WHAT YOU ARE ASKED TO DO: Copy the items line for line, from the first line through the line containing "Deze melding ook". Include that line.

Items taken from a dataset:
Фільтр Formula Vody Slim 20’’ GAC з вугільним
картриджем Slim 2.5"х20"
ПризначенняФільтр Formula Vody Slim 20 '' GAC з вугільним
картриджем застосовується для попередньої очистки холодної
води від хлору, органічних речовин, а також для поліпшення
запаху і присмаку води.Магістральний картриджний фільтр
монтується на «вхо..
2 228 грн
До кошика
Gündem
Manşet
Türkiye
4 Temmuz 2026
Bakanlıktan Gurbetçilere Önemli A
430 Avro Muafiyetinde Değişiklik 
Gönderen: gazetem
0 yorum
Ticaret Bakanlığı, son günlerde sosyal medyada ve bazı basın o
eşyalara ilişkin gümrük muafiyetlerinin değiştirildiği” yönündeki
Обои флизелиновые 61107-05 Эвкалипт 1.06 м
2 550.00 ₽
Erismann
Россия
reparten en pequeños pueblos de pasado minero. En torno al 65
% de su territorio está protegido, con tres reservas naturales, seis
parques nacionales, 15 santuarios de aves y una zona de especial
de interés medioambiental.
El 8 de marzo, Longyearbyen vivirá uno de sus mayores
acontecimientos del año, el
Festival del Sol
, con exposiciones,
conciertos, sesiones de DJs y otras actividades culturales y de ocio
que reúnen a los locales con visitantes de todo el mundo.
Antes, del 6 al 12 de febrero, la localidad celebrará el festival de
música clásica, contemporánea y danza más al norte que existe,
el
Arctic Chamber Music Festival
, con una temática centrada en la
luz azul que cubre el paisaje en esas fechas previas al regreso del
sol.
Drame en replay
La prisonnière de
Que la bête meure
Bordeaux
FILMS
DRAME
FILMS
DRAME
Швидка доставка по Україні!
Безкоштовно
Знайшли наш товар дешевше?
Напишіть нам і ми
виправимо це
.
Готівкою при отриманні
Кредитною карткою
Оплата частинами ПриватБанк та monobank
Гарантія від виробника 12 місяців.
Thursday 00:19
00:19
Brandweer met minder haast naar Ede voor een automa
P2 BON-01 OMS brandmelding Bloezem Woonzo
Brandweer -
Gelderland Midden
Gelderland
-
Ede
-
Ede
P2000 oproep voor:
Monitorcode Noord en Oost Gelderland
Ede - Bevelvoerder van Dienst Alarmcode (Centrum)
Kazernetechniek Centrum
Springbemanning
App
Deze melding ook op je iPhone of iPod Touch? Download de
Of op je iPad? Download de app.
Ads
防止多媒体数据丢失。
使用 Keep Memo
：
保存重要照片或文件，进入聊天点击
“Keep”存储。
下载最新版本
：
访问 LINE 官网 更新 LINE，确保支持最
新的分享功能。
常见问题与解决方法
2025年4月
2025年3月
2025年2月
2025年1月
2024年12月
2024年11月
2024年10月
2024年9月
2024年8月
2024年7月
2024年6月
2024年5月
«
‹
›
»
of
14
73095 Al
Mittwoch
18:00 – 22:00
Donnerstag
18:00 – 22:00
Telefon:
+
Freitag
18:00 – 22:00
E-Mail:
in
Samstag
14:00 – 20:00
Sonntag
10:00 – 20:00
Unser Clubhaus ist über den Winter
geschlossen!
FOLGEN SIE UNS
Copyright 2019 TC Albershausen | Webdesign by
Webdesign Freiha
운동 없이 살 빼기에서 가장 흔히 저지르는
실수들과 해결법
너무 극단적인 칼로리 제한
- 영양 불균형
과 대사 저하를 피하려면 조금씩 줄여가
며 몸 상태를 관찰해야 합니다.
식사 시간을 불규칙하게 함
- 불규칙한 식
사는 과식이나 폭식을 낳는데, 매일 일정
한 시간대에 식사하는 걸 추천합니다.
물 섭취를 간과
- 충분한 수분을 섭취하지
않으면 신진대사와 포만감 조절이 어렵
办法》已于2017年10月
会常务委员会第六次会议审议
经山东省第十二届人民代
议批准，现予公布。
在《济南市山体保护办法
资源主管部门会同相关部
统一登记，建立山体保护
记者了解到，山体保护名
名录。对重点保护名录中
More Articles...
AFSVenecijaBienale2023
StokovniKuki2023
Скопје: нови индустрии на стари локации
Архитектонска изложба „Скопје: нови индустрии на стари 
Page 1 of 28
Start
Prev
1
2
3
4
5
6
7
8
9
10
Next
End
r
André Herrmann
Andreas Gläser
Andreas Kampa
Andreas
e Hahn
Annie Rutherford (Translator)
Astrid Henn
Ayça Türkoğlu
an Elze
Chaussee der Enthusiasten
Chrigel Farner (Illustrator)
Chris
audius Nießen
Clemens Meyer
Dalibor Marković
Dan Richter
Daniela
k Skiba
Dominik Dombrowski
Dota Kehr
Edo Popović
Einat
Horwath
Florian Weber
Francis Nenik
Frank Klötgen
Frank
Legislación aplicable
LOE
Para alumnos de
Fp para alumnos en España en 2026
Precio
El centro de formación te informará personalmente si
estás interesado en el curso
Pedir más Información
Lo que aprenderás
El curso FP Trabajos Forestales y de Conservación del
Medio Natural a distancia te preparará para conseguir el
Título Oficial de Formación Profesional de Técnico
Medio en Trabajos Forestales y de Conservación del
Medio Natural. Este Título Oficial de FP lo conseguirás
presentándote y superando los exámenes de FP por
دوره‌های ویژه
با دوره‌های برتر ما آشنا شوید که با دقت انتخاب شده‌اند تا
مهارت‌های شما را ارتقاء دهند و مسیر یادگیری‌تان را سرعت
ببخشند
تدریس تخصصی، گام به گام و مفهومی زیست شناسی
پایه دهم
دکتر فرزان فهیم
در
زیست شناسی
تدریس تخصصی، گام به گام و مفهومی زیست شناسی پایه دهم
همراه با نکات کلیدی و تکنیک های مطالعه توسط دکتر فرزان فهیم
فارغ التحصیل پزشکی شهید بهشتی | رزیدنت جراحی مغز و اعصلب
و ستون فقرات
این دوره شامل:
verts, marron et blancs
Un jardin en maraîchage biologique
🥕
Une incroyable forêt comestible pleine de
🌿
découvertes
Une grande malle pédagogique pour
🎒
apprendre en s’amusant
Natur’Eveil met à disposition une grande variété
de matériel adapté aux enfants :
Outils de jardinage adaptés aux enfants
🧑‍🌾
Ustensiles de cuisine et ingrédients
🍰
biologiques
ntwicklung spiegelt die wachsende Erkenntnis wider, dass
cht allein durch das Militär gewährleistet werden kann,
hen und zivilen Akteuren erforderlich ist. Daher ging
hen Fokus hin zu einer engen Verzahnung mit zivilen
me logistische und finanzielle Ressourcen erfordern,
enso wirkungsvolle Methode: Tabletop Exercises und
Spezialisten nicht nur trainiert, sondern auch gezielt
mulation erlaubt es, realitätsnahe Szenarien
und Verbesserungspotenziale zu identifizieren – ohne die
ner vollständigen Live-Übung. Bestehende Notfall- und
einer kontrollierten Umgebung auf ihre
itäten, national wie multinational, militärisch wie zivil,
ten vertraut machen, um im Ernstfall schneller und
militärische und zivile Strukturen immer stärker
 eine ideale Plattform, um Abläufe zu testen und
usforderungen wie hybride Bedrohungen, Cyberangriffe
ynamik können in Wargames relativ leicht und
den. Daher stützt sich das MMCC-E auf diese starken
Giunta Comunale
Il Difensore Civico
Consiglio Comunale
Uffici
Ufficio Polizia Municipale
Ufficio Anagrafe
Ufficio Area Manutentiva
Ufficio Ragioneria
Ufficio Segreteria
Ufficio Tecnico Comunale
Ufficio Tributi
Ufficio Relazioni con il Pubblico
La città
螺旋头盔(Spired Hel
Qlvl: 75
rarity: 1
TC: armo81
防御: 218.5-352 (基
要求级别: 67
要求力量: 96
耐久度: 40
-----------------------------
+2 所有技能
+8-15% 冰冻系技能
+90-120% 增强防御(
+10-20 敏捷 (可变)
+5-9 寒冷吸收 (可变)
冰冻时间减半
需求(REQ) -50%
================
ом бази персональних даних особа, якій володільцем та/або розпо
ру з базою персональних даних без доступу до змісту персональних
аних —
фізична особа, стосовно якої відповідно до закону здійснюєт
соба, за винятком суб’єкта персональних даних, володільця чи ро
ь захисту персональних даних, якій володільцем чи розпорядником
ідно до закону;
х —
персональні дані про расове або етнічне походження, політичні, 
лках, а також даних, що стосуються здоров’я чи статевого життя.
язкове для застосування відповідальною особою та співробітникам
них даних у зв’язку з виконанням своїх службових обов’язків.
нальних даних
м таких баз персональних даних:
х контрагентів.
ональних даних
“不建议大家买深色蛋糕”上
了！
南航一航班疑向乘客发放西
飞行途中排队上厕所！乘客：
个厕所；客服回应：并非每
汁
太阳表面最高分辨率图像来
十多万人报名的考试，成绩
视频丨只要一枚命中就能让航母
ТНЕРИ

TASK RESPONSE:
Фільтр Formula Vody Slim 20’’ GAC з вугільним
картриджем Slim 2.5"х20"
ПризначенняФільтр Formula Vody Slim 20 '' GAC з вугільним
картриджем застосовується для попередньої очистки холодної
води від хлору, органічних речовин, а також для поліпшення
запаху і присмаку води.Магістральний картриджний фільтр
монтується на «вхо..
2 228 грн
До кошика
Gündem
Manşet
Türkiye
4 Temmuz 2026
Bakanlıktan Gurbetçilere Önemli A
430 Avro Muafiyetinde Değişiklik 
Gönderen: gazetem
0 yorum
Ticaret Bakanlığı, son günlerde sosyal medyada ve bazı basın o
eşyalara ilişkin gümrük muafiyetlerinin değiştirildiği” yönündeki
Обои флизелиновые 61107-05 Эвкалипт 1.06 м
2 550.00 ₽
Erismann
Россия
reparten en pequeños pueblos de pasado minero. En torno al 65
% de su territorio está protegido, con tres reservas naturales, seis
parques nacionales, 15 santuarios de aves y una zona de especial
de interés medioambiental.
El 8 de marzo, Longyearbyen vivirá uno de sus mayores
acontecimientos del año, el
Festival del Sol
, con exposiciones,
conciertos, sesiones de DJs y otras actividades culturales y de ocio
que reúnen a los locales con visitantes de todo el mundo.
Antes, del 6 al 12 de febrero, la localidad celebrará el festival de
música clásica, contemporánea y danza más al norte que existe,
el
Arctic Chamber Music Festival
, con una temática centrada en la
luz azul que cubre el paisaje en esas fechas previas al regreso del
sol.
Drame en replay
La prisonnière de
Que la bête meure
Bordeaux
FILMS
DRAME
FILMS
DRAME
Швидка доставка по Україні!
Безкоштовно
Знайшли наш товар дешевше?
Напишіть нам і ми
виправимо це
.
Готівкою при отриманні
Кредитною карткою
Оплата частинами ПриватБанк та monobank
Гарантія від виробника 12 місяців.
Thursday 00:19
00:19
Brandweer met minder haast naar Ede voor een automa
P2 BON-01 OMS brandmelding Bloezem Woonzo
Brandweer -
Gelderland Midden
Gelderland
-
Ede
-
Ede
P2000 oproep voor:
Monitorcode Noord en Oost Gelderland
Ede - Bevelvoerder van Dienst Alarmcode (Centrum)
Kazernetechniek Centrum
Springbemanning
App
Deze melding ook op je iPhone of iPod Touch? Download de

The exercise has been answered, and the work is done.